I don’t have the academic background you do, but I had the same experience when first reading romance. Almost all the prose seemed “bad” to me in some way. A while ago I read an early Loretta Chase that I had once rejected as poorly written, and found it delightful. There was a definite learning curve.
@willaful: “There was a definite learning curve.”
I reject the idea that to enjoy genre writing, we have to accept poor writing (as opposed to tropes and implausibilities.) I reject the idea we should accept casual bigotries of any kind in a modern work either.
Reading fantasy, I accept magic which in my real life, I profoundly deny. Reading science fiction, I have to accept (at least to some extent) scientific impossibilities, like faster than light travel. In romance, I accept implausibly attractive men and first time lovers who have amazing sex (even when one is a virgin :) ).
But I won’t accept any of it if it’s clumsily or lazily written. Ironically writing fanfiction and my brief pro writing career has done more for my critical thinking about effective writing and story telling than my arts degree.
@Ann Somerville: Obviously I expressed myself poorly. I didn’t mean that the book was badly written… I mean, Loretta Chase! But I did have to learn how to read it.
@Willaful: “I didn’t mean that the book was badly written… I mean, Loretta Chase!”
No, that’s fine, I was making a general point.
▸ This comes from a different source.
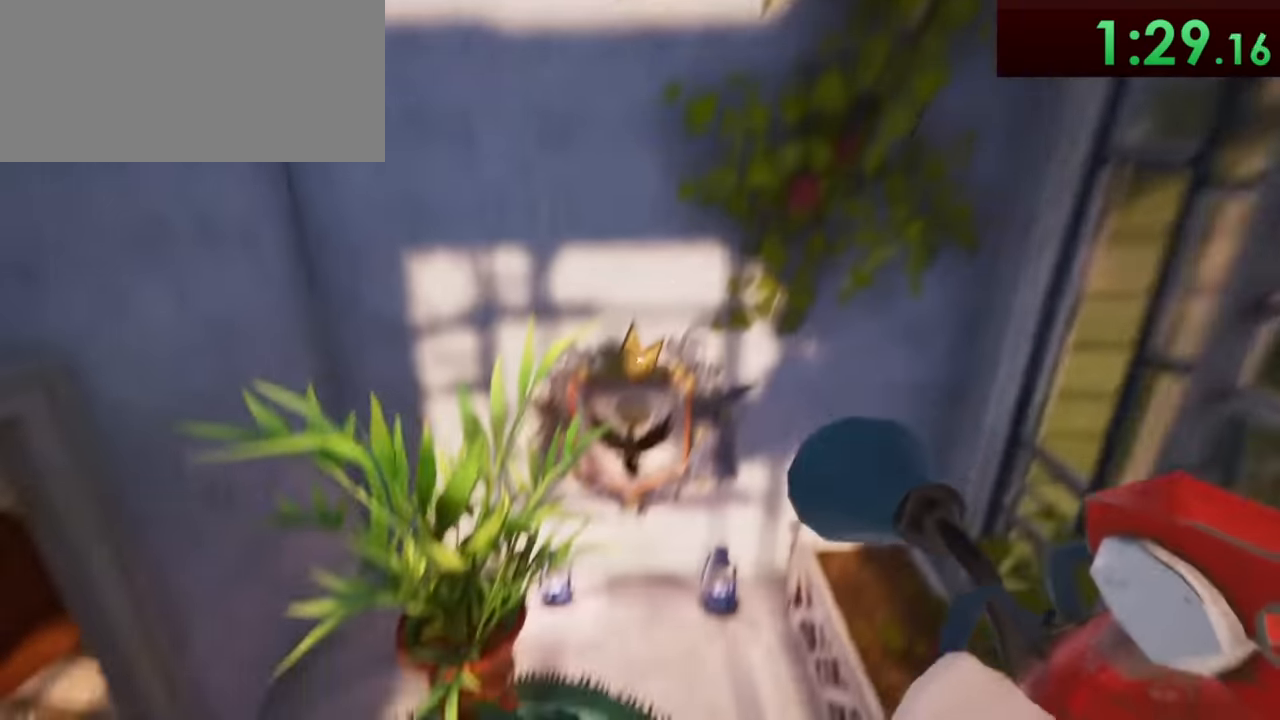
{"keys": ["w"], "mouse": []}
All too often the books in m/m which attract the most squee, are the worst written (ironically, Charles’s book – books, in fact – are a decided exception.)
The same is true in fanfic, in fact. Button pushing is rated far above craft, although there are plenty of fannish readers who value both quite highly. I’m one of those picky sods :)
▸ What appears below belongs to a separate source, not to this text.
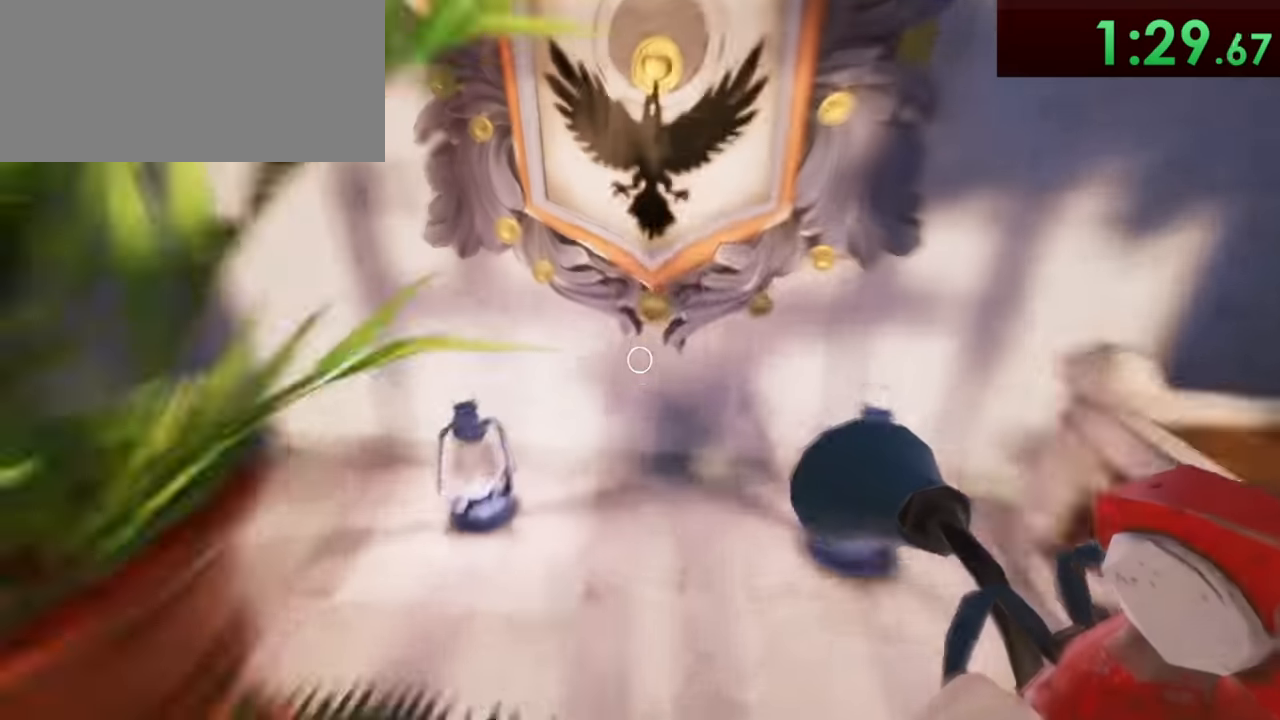
{"keys": ["w"], "mouse": [], "events": [[133, "ctrl", "down"], [333, "ctrl", "up"], [400, "f", "down"], [484, "f", "up"]]}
Don’t discount the fact that commercial writing’s standards aim for broadest appeal-what might be “bad writing” can be a choice made in favor of appealing to a less well-read, but wider, audience, or choosing storytelling over mechanics. In fiction for entertainment’s sake, a ripping good yarn trumps stylistic mastercraftsmanship. The absence of the latter can be tolerated, the absence of the former is unforgivable.
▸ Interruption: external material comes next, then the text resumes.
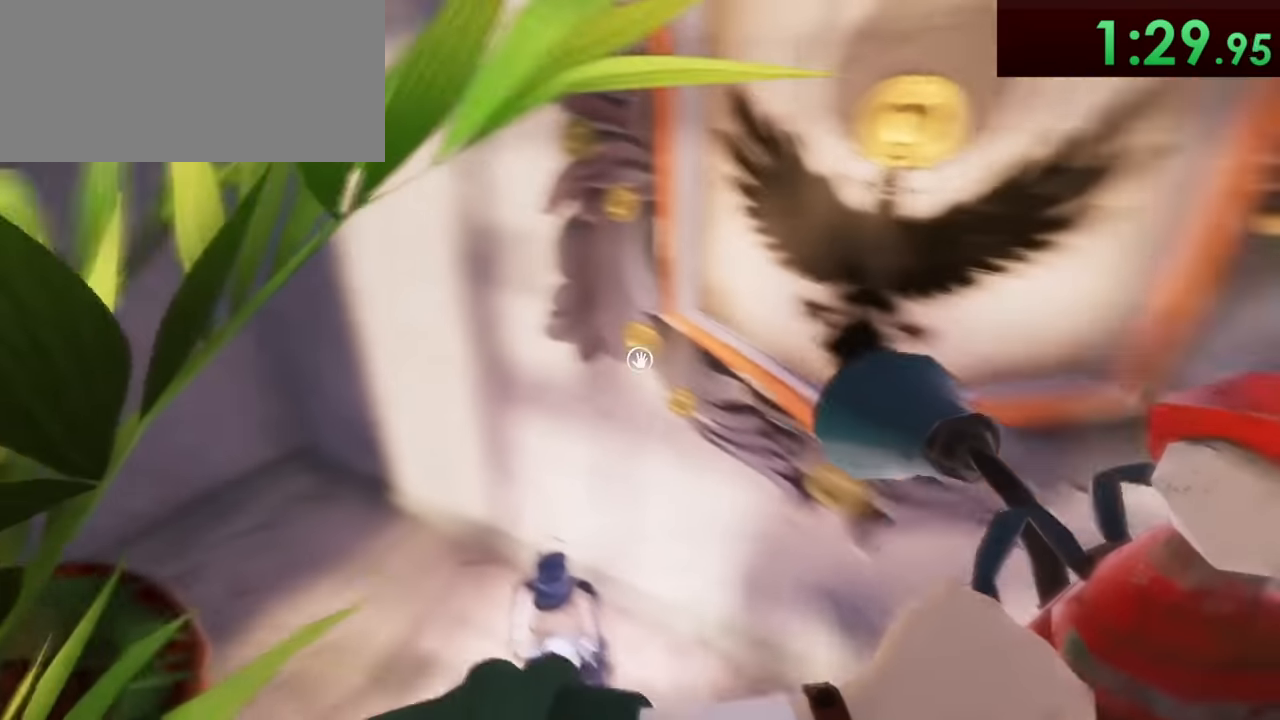
{"keys": ["d", "w"], "mouse": [], "events": [[100, "d", "down"]]}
As for the “problematic” stuff, I think it’s nigh on impossible to come up with any effective rule that makes any sort of blanket declaration. It’s always going to have to be a very personal choice on the reader as to where her boundaries lay, and how much guilt she should personally feel over her enjoyment of a story with problematic elements, and whether or not she ascribes intent to the author that may or may not be accurate, or if that intent makes a difference.
As social as we try to make it, reading is still an intensely personal, private thing. A story is still an individual exchange between author and individual reader.
I think there is room for all sorts of discussion in the romance genre. Sometimes, a book inspires me and I like to read/write critical engagement about the text, themes and tropes. Other times, I just want to post a gif of Jon Hamm crying to express my feelings, and engage with others in a squee/LOL-what-the-heck-did-I-read fest, and that’s it, I’m done and out. I think there’s always a middle ground, and the more voices we have, the better. There definitely should NEVER EVER be a silencing of critical voices, but I don’t think everyone should expect it to be THIS IS SRS BUSINESS GUYS FOR REAL all the time, either.
Incidentally, I don’t think the resistance to critical engagement is just in romance right now. I’m also involved in the Science Fiction/Fantasy reading community and…yeah. The “be nice/that wasn’t racist/it’s not sexist if I like it” wagon circling over critiques is painful and produces some awful flame wars. It’s been going on for years, too.